Project 1: Intro to Communication
Due: Mon, 9/25. Details below.
The project introduces you to the fundamentals of communication and RPC. It is to be done in groups of 2 or 3. The basic idea is to build a library that communicates reliably in the face of failure, and gain experience with an RPC package.
Part 0: Timing
Because the analysis of systems is part of everything you do in systems classes, the first thing you should learn is how to measure how long something takes. On Linux platforms, which we'll be using for this project, you can use clock_gettime() or gettimeofday() .
An important aspect of a timer is its precision (or resolution): how small of a time event can be measured with this timer accurately? One way to determine the resolution of the timer is to read the clock value at the start and end of a simple loop. Start with a single loop iteration, then increase the iteration count of the loop until the difference between the before and after samples is greater than zero. Try to get the smallest non-zero positive difference. If a single iteration of a loop takes too much time, try putting simple statements between the two timer calls. Beware compiler optimization, which, if you are not careful, will remove the code in the loop and yield odd results. Record your result.
Once you feel confident you can time events with precision, you are ready to move on to Part 1.
Part 1: Using Your Timer
In this part, you will use your newfound ability to time things to verify Jeff Dean's numbers you should know. See how many of these you can measure yourself, and make a table.
Part 2: Reliable Communications
The first real part of the project is to build a reliable communication library on top of raw UDP-based sockets. You have a choice of languages to do this in: C, C++, or Go. If all of this sounds complicated, read this chapter to begin.
Your communication library should allow two processes to communicate via UDP packets, but it should use a simple timeout-retry mechanism to detect when the receiver has not received a message, and then re-send that message. The sender should keep trying to send the message until it gets an ack from the receiver. Your send code should be blocking , i.e., it should not return until an ack has been received.
After you have this simple layer working, you will measure its performance and reliability characteristics. How much overhead is there to send a message? (similar to the overhead discussed in the U-net paper) What is the total round trip time of sending a message and receiving an ack, when running on a single machine, and when running on two separate machines? What is the bandwidth of your library, when sending a large number of max-sized packets between sender and receiver, again on when running on the same machine, and when running on different machines? What limits your bandwidth, and how could you do better?

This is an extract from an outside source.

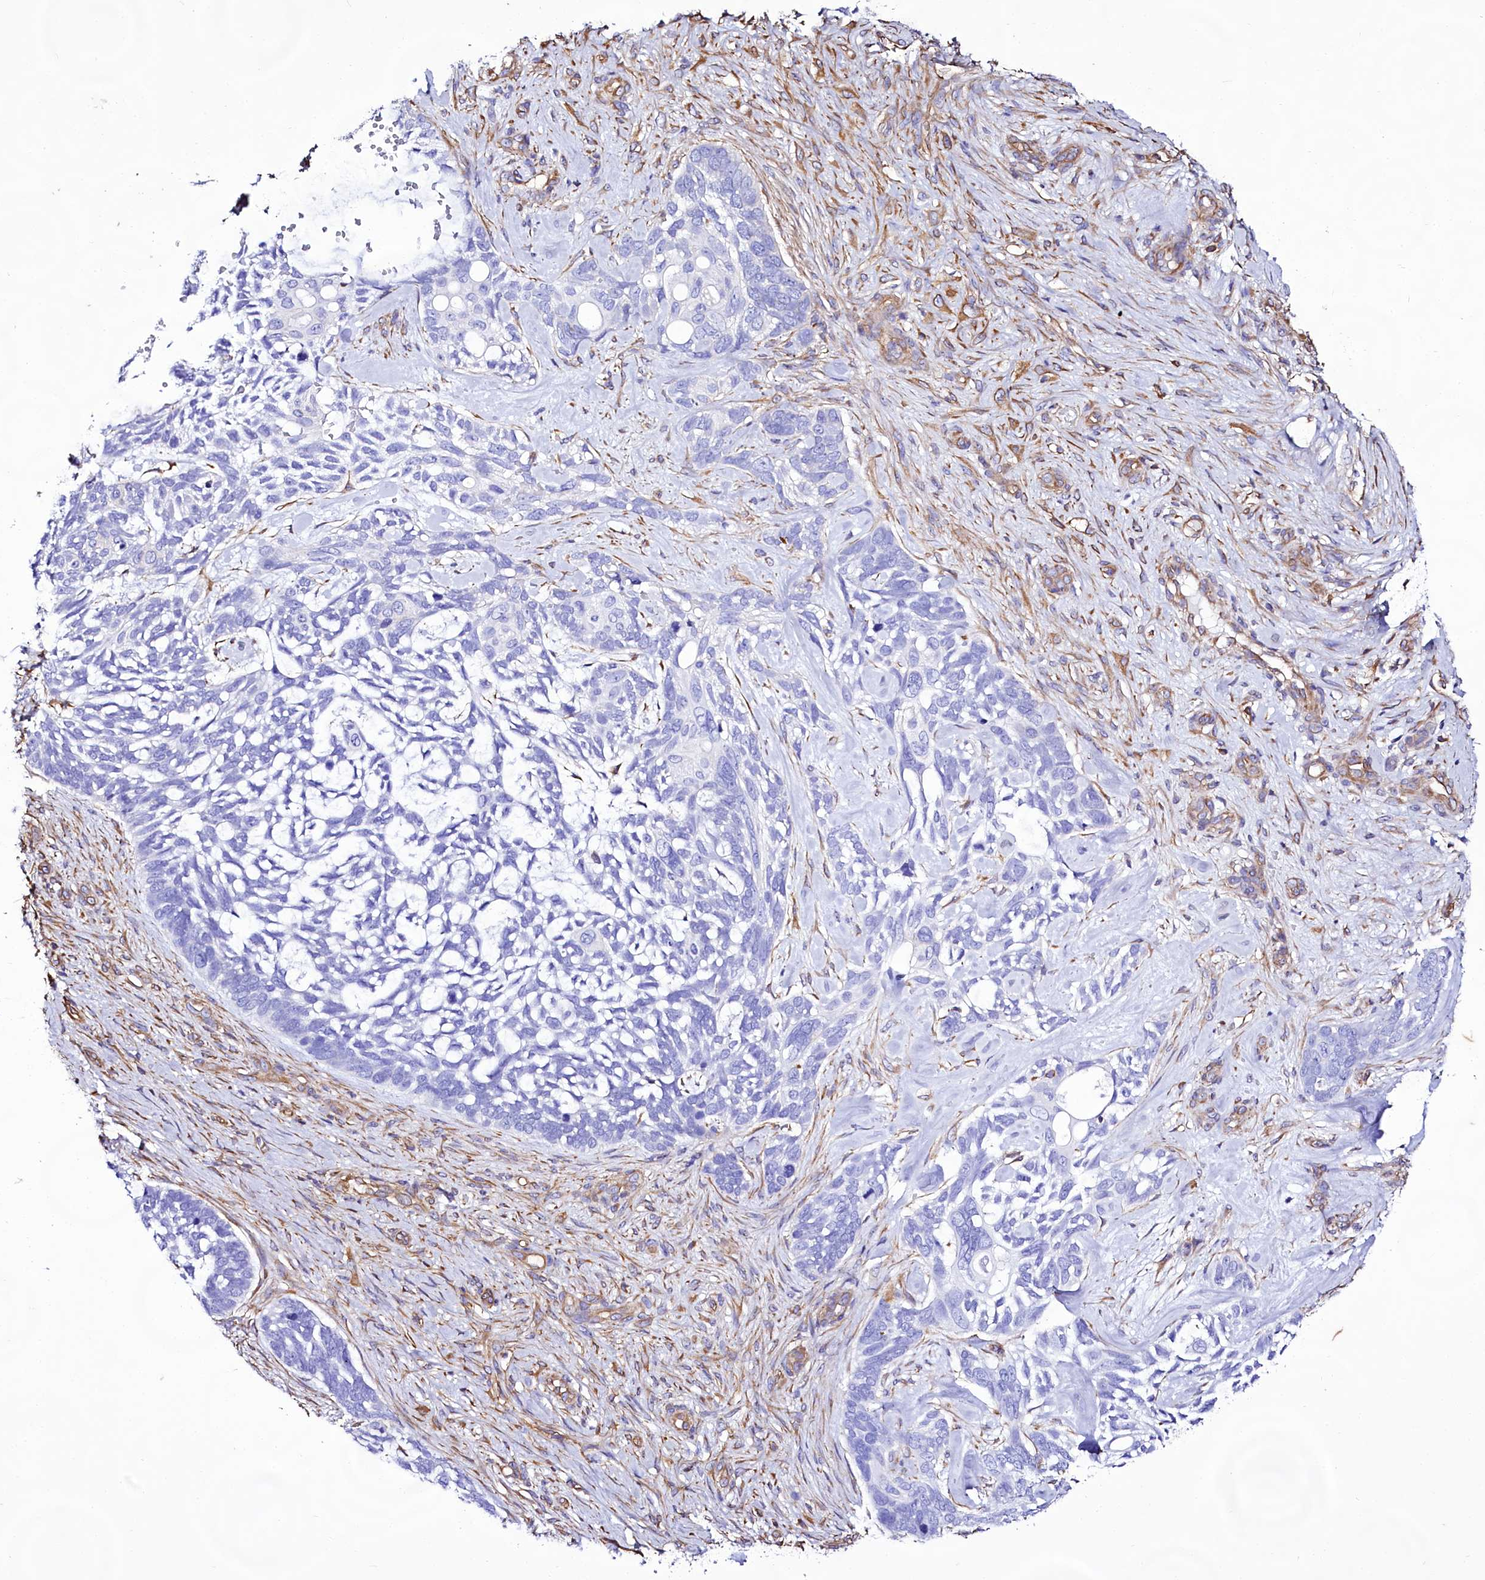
{"staining": {"intensity": "negative", "quantity": "none", "location": "none"}, "tissue": "skin cancer", "cell_type": "Tumor cells", "image_type": "cancer", "snomed": [{"axis": "morphology", "description": "Basal cell carcinoma"}, {"axis": "topography", "description": "Skin"}], "caption": "A high-resolution micrograph shows IHC staining of skin basal cell carcinoma, which reveals no significant expression in tumor cells.", "gene": "CD99", "patient": {"sex": "male", "age": 88}}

As for reliability, you need to induce controlled message drops to show how your layer works. Arrange for your receiver library code to have an input that tells it what percent of messages it should drop (randomly). If this number is set to 10 percent, for example, your receive-side code should randomly drop 10 percent of messages (naturally); setting the number to 0 makes the layer reliable (no drops). Send a stream of packets, with the reliability percentage set to something non-zero, and measure the round-trip time of each reliable send; in a resulting graph, you should be able to see some high values where time-outs and retries occur. How many different performance regimes result?
When running your experiments, compile your library and test code both with and without optimization enabled (i.e., -O). How much difference does this make in your performance results?
Part 3: Google RPC and Apache Thrift
Next, you'll measure the overhead of marshalling a message (e.g., packing an item into a protobuf). How long does it take to pack an int, a double, a string (of varying size), a complex structure on each platform? How confident are you about your measurements?
Now measure round-trip time for a small message, when both client/server are on the same machine, and when on different machines. How long do request/responses take? Is the first round trip much slower than subsequent ones? How much overhead does using protobufs and RPC take, as compared to your barebones RPC library?
Now measure bandwidth when sending large amounts of data. How quickly can grpc send large amounts of data from one machine to another? What total bandwidth is achievable, when using server streaming or client streaming ? What about thrift? How large do messages have to be to reach peak line rate (as measured in the U-net paper)?
When running your experiments, compile grpc and your test code both with and without optimization enabled (i.e., -O). How much difference does this make in your performance results?
Machines To Use
For this project, you just need to find two Linux machines that can speak to one another on a network. Any of the CSL lab machines should work fine. You can remotely log into one or two (as needs dictate) and do your work from there. If you have access to other machines, that is also fine; for example, most of the cloud service providers give out free credits for educational use. Or, pay for them! They are cheap.
Warning: if using CSL machines, please clean up after you are done. Specifically, don't leave server processes running; make sure to run ps auxw (and grep ) to find what processes you have left running and then kill or killall to halt them.
Handing It In
To turn this project in, you'll just meet with me and bring some graphs describing what you have measured. You'll then explain what you did via graphs, showing me measurements and results as outlined above. We'll have a signup sheet as the date of the class approaches, and I'll also give a little more detail in class.